Fish, who is a professor of law at two universities, does point out that it is possible to win an argument in a court of law, but it's not the participants who decide who won. It's a judge or a jury. (The same is true in an academic setting in a formal debate.) In a courtroom, unlike in a political debate, in a bedroom, or in a classroom, formal rules constrain what can be used in one's argument. No discussion of a criminal defendant's character for example. But even a decision of the US Supreme Court can be overturned (eventually). After all as Chief Justice Taney wrote in 1857, "[Negroes] had for more than a century before been regarded as beings of an inferior order, and altogether unfit to associate with the white race, either in social or political relations; and so far inferior, that they had no rights which the white man was bound to respect; and that the negro might justly and lawfully be reduced to slavery for his benefit." And a civil war, not argument, changed that decision. 

Rather than explaining how to win an argument or providing examples of winning arguments, this relatively short book helps the reader (this reader at least) understand the function of argument in life, when not to argue (an argument with one's spouse is almost always a bad idea), and how to spot a flawed argument (not that it would change your mind anyway). 

Fish gives an example of this last point: In any issue involving science—smoking/cancer, human activity/global warming, immunization/autism, evolution/intelligent design—there can be no absolute and conclusive answer. A research consensus "is merely the present thinking of fallible men and women." New evidence or discovering a flaw in the source data can always disrupt the consensus. (Too bad for those who want clear, unambiguous conclusions.) Therefore the consensus should not be the basis for action.
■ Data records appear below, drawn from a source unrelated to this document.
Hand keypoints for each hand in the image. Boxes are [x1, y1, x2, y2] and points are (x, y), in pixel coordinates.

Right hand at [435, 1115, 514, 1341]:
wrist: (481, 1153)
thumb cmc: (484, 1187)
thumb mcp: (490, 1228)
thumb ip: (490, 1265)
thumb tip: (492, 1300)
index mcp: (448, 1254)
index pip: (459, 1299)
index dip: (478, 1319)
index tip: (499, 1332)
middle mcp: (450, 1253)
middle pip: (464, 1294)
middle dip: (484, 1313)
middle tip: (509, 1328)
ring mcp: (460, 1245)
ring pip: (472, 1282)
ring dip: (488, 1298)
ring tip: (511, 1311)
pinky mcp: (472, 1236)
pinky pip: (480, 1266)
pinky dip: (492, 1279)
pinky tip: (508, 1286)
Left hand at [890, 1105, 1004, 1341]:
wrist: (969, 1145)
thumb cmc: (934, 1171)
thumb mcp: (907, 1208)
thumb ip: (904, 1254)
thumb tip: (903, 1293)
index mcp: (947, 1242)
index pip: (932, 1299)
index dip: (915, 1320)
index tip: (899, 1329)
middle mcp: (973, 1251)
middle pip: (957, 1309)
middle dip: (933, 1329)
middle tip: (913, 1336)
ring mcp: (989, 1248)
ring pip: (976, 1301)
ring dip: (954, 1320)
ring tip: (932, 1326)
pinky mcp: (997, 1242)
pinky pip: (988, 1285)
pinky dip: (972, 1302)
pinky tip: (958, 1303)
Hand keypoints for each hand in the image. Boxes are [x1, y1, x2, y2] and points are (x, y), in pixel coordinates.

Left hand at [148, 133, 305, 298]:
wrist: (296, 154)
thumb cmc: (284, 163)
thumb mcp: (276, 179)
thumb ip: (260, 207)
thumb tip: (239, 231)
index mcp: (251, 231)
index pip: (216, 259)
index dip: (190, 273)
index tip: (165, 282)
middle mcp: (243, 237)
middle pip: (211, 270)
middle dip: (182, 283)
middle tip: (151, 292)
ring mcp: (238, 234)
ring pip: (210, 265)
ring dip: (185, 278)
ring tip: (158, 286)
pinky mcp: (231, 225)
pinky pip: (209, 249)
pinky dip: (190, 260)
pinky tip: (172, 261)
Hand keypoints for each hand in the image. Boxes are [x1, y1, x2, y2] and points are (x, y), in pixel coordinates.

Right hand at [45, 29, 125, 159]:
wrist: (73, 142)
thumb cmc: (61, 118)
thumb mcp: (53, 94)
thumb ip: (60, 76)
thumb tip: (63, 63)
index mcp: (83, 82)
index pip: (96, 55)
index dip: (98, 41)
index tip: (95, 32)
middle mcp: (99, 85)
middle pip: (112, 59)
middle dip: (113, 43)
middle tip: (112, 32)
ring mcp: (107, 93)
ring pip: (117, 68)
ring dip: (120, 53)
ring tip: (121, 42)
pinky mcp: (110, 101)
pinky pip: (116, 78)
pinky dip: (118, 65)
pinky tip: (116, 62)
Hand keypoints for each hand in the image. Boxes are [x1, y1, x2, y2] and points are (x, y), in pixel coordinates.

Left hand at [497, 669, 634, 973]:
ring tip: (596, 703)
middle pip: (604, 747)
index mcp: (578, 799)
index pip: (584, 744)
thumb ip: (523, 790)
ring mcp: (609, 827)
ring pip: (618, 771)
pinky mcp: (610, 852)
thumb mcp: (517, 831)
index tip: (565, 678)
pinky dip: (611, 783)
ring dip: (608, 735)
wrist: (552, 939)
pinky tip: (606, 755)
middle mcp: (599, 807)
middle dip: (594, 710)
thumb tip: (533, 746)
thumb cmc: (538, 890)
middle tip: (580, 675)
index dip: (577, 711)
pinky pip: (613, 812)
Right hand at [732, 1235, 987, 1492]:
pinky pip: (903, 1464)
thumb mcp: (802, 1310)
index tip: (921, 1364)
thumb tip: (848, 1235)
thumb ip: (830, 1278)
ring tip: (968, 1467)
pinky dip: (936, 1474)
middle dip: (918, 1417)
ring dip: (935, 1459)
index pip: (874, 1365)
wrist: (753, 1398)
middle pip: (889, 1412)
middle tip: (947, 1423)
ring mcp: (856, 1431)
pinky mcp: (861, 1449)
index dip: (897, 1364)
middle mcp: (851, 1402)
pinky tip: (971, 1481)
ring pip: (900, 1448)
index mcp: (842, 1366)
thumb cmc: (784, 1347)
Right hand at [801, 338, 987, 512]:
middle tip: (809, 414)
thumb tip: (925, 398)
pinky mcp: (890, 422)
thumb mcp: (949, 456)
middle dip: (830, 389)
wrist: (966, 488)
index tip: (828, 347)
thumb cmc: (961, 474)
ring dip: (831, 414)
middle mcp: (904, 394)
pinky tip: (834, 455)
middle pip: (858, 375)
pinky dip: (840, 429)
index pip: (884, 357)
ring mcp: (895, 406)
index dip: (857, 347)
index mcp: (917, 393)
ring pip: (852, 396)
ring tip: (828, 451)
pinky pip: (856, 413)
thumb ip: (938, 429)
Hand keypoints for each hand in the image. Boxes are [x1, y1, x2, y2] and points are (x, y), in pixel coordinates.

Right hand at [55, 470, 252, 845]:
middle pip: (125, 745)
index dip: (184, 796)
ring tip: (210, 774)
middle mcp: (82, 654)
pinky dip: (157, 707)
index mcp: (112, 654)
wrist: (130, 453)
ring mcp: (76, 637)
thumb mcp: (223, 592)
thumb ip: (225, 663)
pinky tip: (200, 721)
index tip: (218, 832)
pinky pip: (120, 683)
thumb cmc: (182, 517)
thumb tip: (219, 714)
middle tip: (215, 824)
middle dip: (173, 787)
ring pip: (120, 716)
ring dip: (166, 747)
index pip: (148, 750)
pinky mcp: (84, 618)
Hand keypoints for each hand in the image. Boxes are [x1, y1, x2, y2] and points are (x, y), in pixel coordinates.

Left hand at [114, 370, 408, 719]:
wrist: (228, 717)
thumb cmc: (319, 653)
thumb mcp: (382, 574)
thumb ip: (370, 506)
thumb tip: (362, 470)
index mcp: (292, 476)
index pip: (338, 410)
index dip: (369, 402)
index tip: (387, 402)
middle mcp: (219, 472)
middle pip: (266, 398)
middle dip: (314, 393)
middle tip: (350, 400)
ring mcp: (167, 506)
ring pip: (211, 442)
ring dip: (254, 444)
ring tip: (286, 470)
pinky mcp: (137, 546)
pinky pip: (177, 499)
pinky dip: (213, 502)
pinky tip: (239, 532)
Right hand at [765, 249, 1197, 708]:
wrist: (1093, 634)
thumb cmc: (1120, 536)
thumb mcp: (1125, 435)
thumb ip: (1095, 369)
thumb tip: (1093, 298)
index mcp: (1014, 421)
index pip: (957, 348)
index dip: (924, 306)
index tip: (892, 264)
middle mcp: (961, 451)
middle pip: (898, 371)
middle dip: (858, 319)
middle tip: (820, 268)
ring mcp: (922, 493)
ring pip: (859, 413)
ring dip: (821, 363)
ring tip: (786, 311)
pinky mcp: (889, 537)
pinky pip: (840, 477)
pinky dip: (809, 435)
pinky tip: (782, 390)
I.e., we shouldn't spend money to discourage smoking or regulate acid rain until there's conclusive evidence that smoking causes cancer, human activity causes global warming, immunizing children causes autism, and more and more and more. 

But! But! But! We've just argued that, for a scientific question, the evidence is never all in. As Fish writes, "if incomplete evidence is the inevitable condition of inquiry, you can't cite the incompleteness of evidence as a reason for failing to act on the evidence that is in." 

Much as I enjoyed Winning Arguments, I would have enjoyed it more if it had an index and a bibliography. Fish bases some of his points heavily on other works and it would have been handy to have them easily available. Still, the book is a provocative and fascinating discussion of an important topic.